The ‘Second Shift’ of the Digital Age: Are Humans Now Working for AI After Hours?
AI promised to ease workloads, but it’s creating hidden labor. Here’s why human oversight is becoming the new unpaid shift.
AI promised to lighten our workload — so why are so many people working harder than ever?
As automation creeps deeper into offices, classrooms, and customer service centers, a strange paradox is emerging: instead of freeing us, AI is quietly assigning us a second shift — one filled with reviewing, correcting, and managing machine output.
It’s invisible. It’s unpaid. And it’s growing.
Automation’s Hidden Side Effect: Invisible Labor
When AI generates a presentation, writes an email, or creates a report, it rarely gets everything right. That’s where humans come in — editing tone, fact-checking claims, translating context, and ensuring quality.
This subtle human oversight — often outside formal work hours — is known as "invisible AI labor."
In 2024, researchers from the University of Amsterdam coined it the "Second Shift of AI", comparing it to the unpaid domestic labor disproportionately performed by women.¹ It’s mental work, often cognitively taxing, but rarely recognized as “real work.”
The Rise of the AI Babysitter
Instead of replacing jobs, AI is creating new ones — like AI output reviewers, prompt engineers, or “model whisperers” who tweak queries to get usable results.
And for many knowledge workers, these new roles aren’t formal titles — they’re tacked on to existing responsibilities. That means extra hours spent:
- Fixing hallucinated facts in auto-generated reports
- Rewriting emails with the right cultural tone
- Manually QA-ing AI-generated code or translations
A 2023 survey by MIT Sloan found that 72% of professionals using AI spent more time editing than creating.² The irony? The more AI helps, the more humans are pulled in to supervise.
Who Gets Credit — and Who Gets Burned Out?
The second shift often happens off the clock — and under the radar.
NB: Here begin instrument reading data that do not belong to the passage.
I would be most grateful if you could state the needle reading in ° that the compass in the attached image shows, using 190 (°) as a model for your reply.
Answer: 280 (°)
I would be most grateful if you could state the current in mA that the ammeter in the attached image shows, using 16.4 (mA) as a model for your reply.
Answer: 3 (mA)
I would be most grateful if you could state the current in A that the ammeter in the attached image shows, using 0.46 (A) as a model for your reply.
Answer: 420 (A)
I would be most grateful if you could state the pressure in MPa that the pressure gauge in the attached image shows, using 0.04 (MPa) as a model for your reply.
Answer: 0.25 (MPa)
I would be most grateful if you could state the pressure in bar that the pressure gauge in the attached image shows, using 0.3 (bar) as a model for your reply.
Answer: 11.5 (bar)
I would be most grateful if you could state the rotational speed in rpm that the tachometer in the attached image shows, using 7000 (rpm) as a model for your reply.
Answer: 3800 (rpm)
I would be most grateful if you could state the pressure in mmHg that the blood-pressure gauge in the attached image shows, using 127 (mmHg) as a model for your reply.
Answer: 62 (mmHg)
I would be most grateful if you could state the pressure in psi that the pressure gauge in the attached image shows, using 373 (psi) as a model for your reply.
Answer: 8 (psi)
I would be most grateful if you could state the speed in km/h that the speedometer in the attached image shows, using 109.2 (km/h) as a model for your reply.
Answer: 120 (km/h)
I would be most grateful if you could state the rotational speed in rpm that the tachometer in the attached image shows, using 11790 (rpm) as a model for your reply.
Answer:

As companies celebrate efficiency gains from AI, they rarely acknowledge the emotional and intellectual labor of their workers behind the scenes.
Burnout is becoming a hidden cost of AI adoption, especially in industries like marketing, journalism, customer support, and education — where speed and output are prioritized over nuance and context.
And the credit? It often goes to the tool — not the person making it usable.
Conclusion: We Work for AI Now — Unless We Redesign the System
We were told AI would work for us. But in many industries, humans are now working for AI — cleaning up its mess, correcting its tone, and managing its learning curve.
To make AI truly empowering, we need to acknowledge, value, and redesign around human oversight. Because the second shift isn’t just a tech problem — it’s a labor one.